About this task -
Beginning with the line that holds "right wrist: (70, 178)", write out the remaining lines of the material exactly, the last line included.

*** Listed entries Section Begins ***

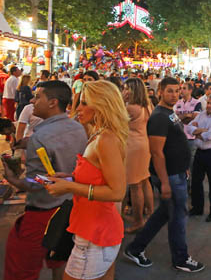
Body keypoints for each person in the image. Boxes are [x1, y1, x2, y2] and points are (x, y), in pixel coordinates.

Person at [2, 81, 87, 280]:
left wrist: (14, 180)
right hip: (70, 208)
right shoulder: (77, 127)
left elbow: (38, 182)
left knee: (21, 268)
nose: (32, 101)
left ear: (53, 102)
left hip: (43, 214)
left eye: (38, 97)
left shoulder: (41, 137)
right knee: (60, 261)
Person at [45, 80, 128, 279]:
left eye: (83, 103)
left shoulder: (105, 139)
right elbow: (99, 177)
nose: (76, 109)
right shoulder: (98, 135)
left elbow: (117, 192)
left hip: (96, 235)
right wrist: (70, 178)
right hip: (93, 231)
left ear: (101, 105)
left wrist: (69, 186)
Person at [125, 77, 204, 273]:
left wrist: (183, 165)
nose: (175, 95)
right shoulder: (159, 117)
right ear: (160, 91)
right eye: (170, 91)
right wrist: (166, 182)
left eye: (177, 91)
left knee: (163, 214)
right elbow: (157, 152)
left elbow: (174, 140)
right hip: (170, 177)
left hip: (177, 172)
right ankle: (181, 258)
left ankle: (135, 248)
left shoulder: (170, 114)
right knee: (178, 216)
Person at [121, 78, 154, 233]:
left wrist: (121, 100)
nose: (124, 90)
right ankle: (151, 212)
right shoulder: (147, 105)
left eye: (126, 88)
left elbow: (115, 120)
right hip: (144, 144)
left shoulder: (130, 107)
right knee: (144, 180)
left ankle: (138, 221)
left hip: (133, 147)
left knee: (135, 185)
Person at [186, 93, 211, 222]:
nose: (208, 105)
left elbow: (210, 136)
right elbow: (189, 128)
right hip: (200, 153)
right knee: (196, 181)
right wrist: (202, 130)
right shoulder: (202, 114)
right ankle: (197, 208)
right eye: (208, 103)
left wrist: (198, 131)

*** Listed entries Section Ends ***

Answer area -
right wrist: (70, 178)
right hip: (93, 231)
left ear: (101, 105)
left wrist: (69, 186)
Person at [125, 77, 204, 273]:
left wrist: (183, 165)
nose: (175, 95)
right shoulder: (159, 117)
right ear: (160, 91)
right eye: (170, 91)
right wrist: (166, 182)
left eye: (177, 91)
left knee: (163, 214)
right elbow: (157, 152)
left elbow: (174, 140)
right hip: (170, 177)
left hip: (177, 172)
right ankle: (181, 258)
left ankle: (135, 248)
left shoulder: (170, 114)
right knee: (178, 216)
Person at [121, 78, 154, 233]:
left wrist: (121, 100)
nose: (124, 90)
right ankle: (151, 212)
right shoulder: (147, 105)
left eye: (126, 88)
left elbow: (115, 120)
right hip: (144, 144)
left shoulder: (130, 107)
right knee: (144, 180)
left ankle: (138, 221)
left hip: (133, 147)
left knee: (135, 185)
Person at [186, 93, 211, 222]:
nose: (208, 105)
left elbow: (210, 136)
right elbow: (189, 128)
right hip: (200, 153)
right knee: (196, 181)
right wrist: (202, 130)
right shoulder: (202, 114)
right ankle: (197, 208)
right eye: (208, 103)
left wrist: (198, 131)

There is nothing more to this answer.